A fish? The image Atsushiro Yamada proposes for the hybrid concept car Senku, presented by Mazda at the Tokyo Show, might look somewhat reductive. But then you discover that there is indeed a sense to it, and not just because of the forked tail. “Too many cars”, says the head of advanced design at Mazda, “are like cans on wheels, whereas what they should be is sculptures in motion, forms that suggest an emotional speed, the force and beauty of Nature”.
The vehicle was born and grew up in the advanced design centre of Yokohama, under the watchful eye of Moray Callum, Mazda design chief. The first concept at the end of 2004, then the long implementation process: “The same as for any normal car”, says Yamada. Sketches, scale and other models, and finally the prototype. Work which he calls “intense and emotional” because one aspect of it involved the definition of “a new design language”; with the support of Norihito Iwao for the externals and Koji Sakamoto for the interior. The brief for everybody was: “an elegant, sophisticated form which, without causing shock-waves, triggers a chemical reaction in those who see it and touch it”.
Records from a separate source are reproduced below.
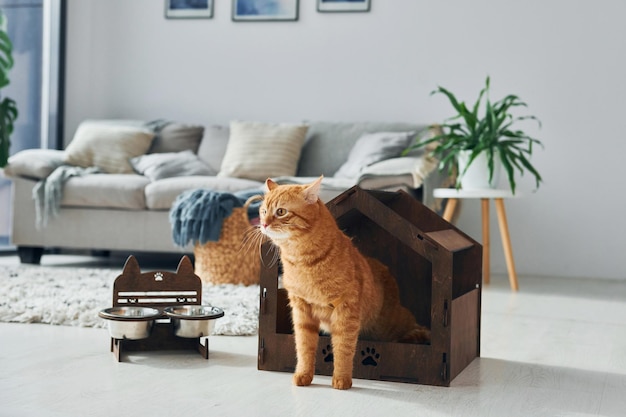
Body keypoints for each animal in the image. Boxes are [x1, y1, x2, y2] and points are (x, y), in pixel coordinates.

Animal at [255, 174, 428, 388]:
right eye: (263, 211)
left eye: (280, 211)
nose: (263, 224)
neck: (303, 262)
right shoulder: (301, 311)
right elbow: (303, 347)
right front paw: (304, 374)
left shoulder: (346, 311)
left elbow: (344, 349)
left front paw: (342, 379)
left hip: (389, 325)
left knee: (415, 327)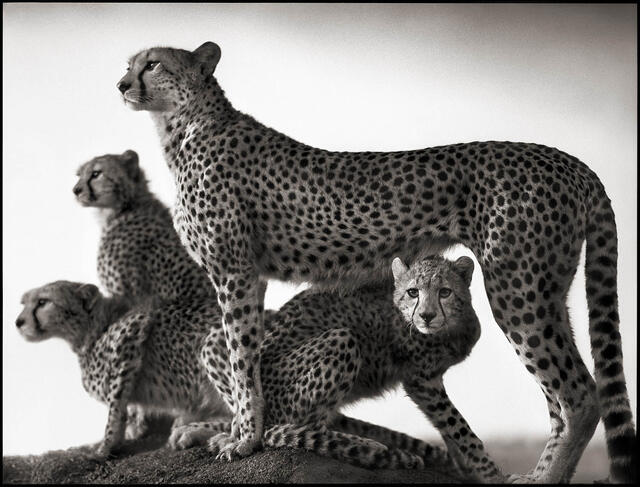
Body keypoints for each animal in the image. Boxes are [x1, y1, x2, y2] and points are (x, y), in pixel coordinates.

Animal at [15, 280, 230, 457]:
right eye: (24, 304)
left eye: (43, 302)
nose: (18, 322)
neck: (93, 327)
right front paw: (133, 430)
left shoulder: (134, 326)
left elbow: (115, 405)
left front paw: (106, 446)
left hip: (212, 344)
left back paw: (202, 433)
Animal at [169, 256, 499, 480]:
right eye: (413, 292)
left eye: (444, 292)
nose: (427, 316)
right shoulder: (422, 380)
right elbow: (459, 427)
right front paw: (489, 471)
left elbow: (448, 430)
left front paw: (465, 468)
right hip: (342, 340)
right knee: (290, 429)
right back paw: (375, 448)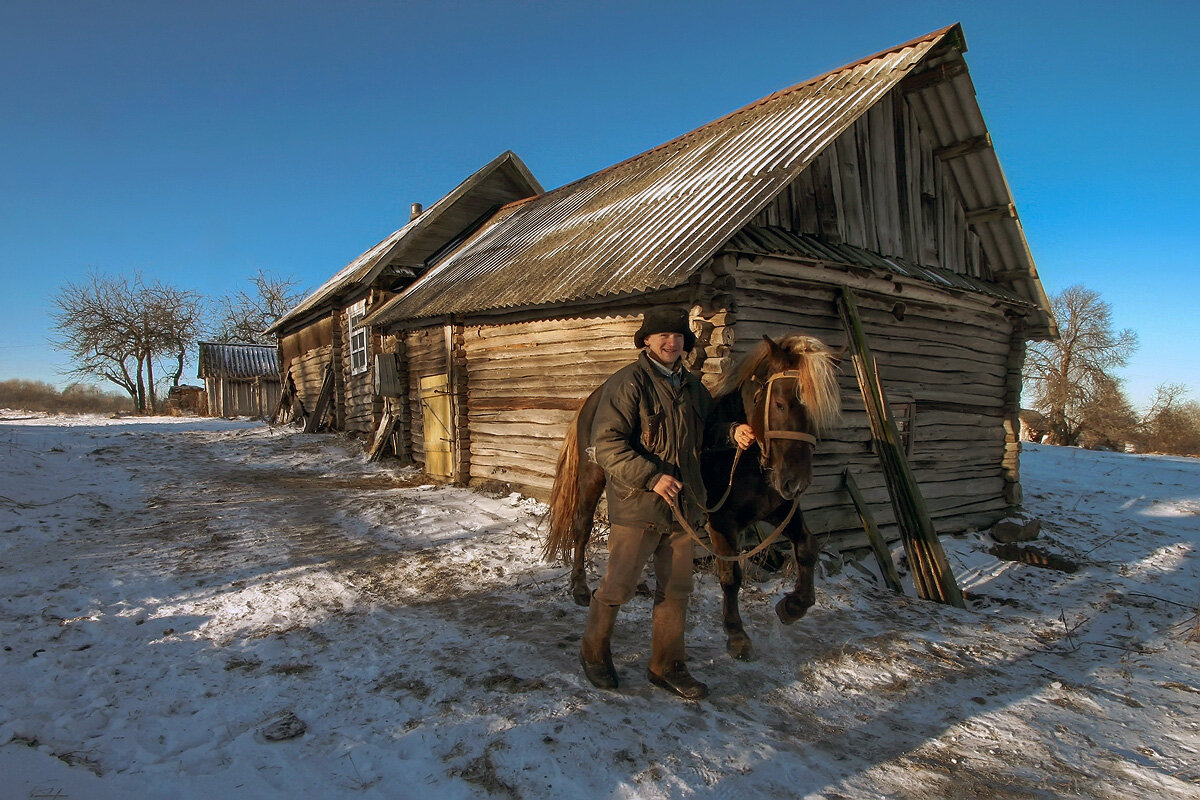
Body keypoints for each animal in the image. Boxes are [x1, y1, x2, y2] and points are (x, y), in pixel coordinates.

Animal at [547, 335, 844, 662]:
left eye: (817, 412)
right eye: (779, 403)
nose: (796, 483)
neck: (742, 459)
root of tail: (593, 399)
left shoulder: (780, 510)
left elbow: (807, 546)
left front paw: (793, 606)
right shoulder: (723, 521)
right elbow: (731, 576)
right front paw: (737, 636)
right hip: (592, 478)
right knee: (583, 528)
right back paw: (580, 589)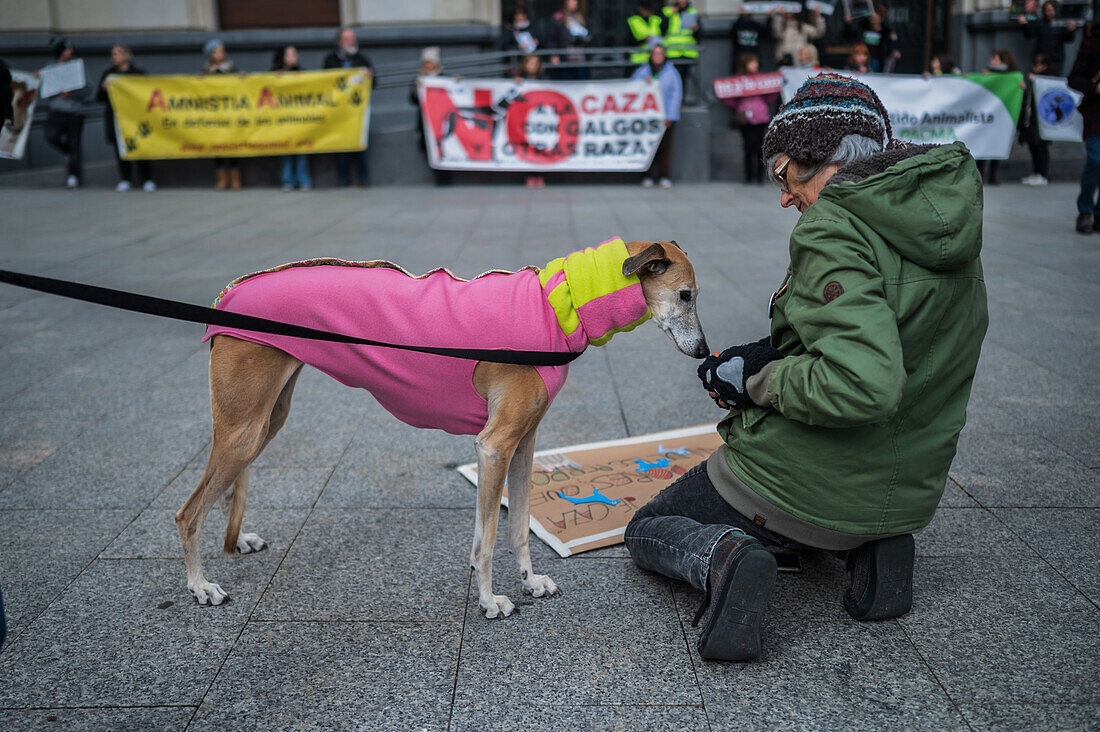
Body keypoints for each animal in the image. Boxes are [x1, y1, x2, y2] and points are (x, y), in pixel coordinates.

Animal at [173, 239, 704, 616]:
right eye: (686, 295)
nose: (703, 353)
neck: (558, 306)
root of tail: (229, 293)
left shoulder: (523, 445)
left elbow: (513, 528)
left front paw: (529, 582)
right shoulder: (494, 446)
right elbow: (488, 540)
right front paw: (489, 601)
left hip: (265, 418)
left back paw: (239, 540)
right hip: (243, 429)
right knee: (187, 512)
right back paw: (201, 587)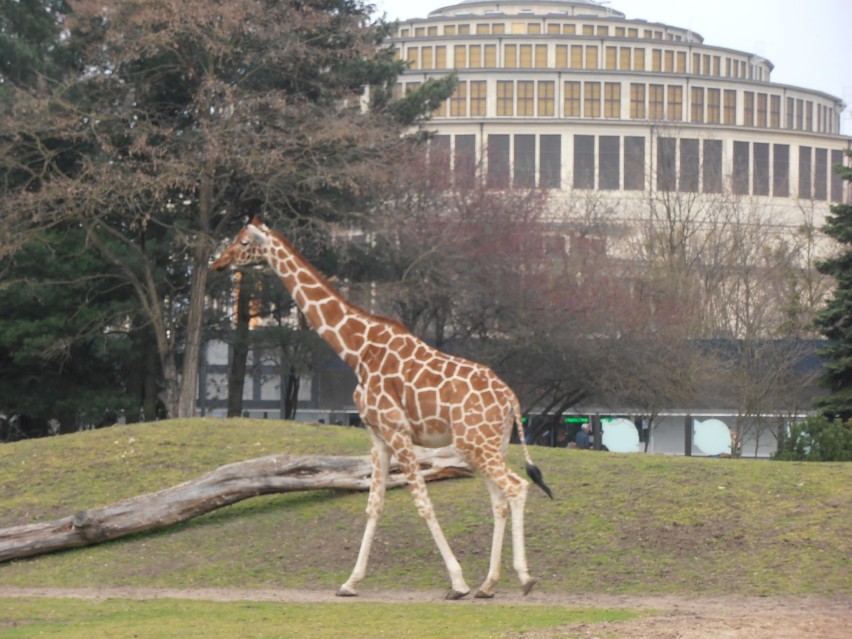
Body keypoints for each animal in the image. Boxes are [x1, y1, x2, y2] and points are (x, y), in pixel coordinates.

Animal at [210, 216, 548, 600]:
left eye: (243, 241)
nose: (218, 263)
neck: (357, 350)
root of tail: (511, 398)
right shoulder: (378, 437)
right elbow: (374, 505)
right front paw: (350, 582)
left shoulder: (398, 432)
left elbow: (423, 503)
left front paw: (457, 582)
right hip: (487, 445)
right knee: (499, 500)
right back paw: (489, 585)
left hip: (476, 443)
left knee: (517, 488)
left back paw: (523, 578)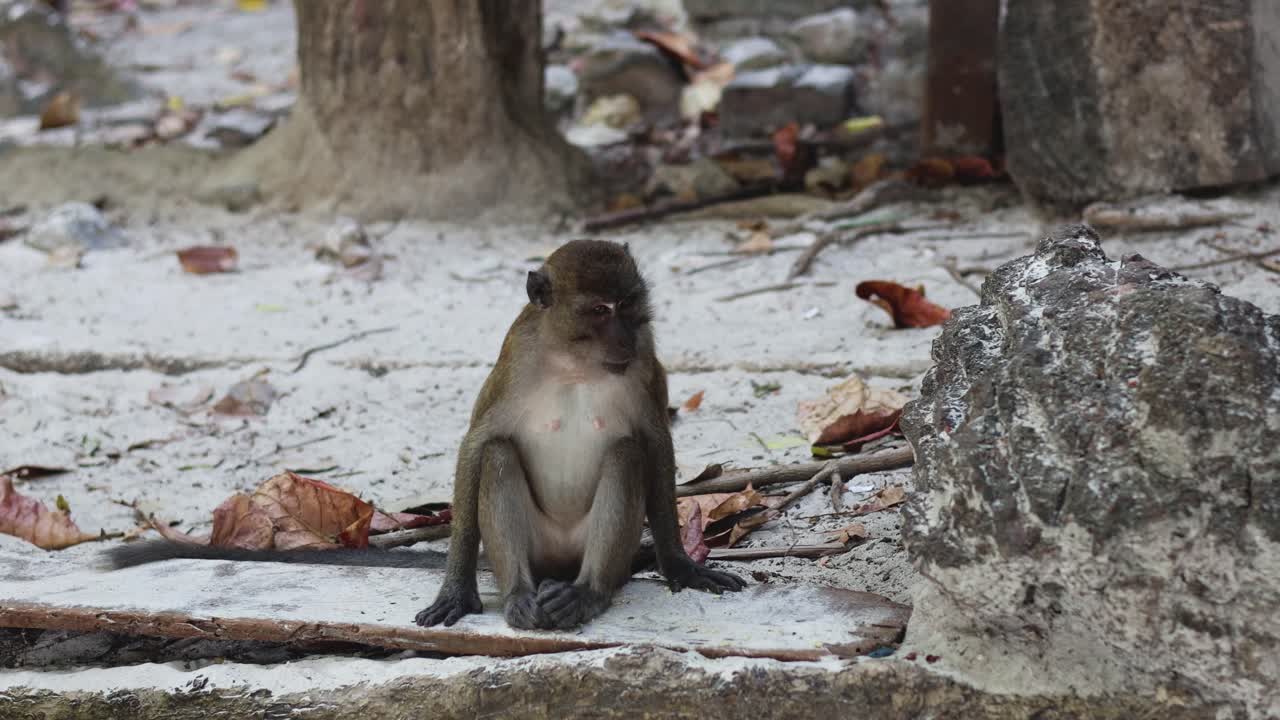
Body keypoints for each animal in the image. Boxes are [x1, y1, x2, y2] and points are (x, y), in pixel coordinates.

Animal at [105, 240, 745, 631]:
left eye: (632, 308)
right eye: (599, 310)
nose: (626, 339)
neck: (574, 365)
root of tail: (558, 567)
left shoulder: (646, 368)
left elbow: (652, 443)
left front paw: (681, 566)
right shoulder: (515, 361)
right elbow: (479, 444)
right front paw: (456, 589)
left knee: (624, 453)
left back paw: (586, 592)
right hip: (532, 548)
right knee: (501, 457)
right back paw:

So it’s only a concept car, but we are starting to get used to seeing the weird features of showcars poured into production models. The transparent grille with the luminous image of a rotary engine; the two electric doors – Yamada calls them “flying wings” – which run without invasive rails down the intriguing side panel; the double tailgate, a part that is raised and one that lowers; not to speak of the asymmetrical cabin characterised by quality materials and by instrumentation which today may still appear futuristic. All of this along with an exceptional cleanness of lines; the cleanness, perhaps, which induces Yamade to see a fish in his work.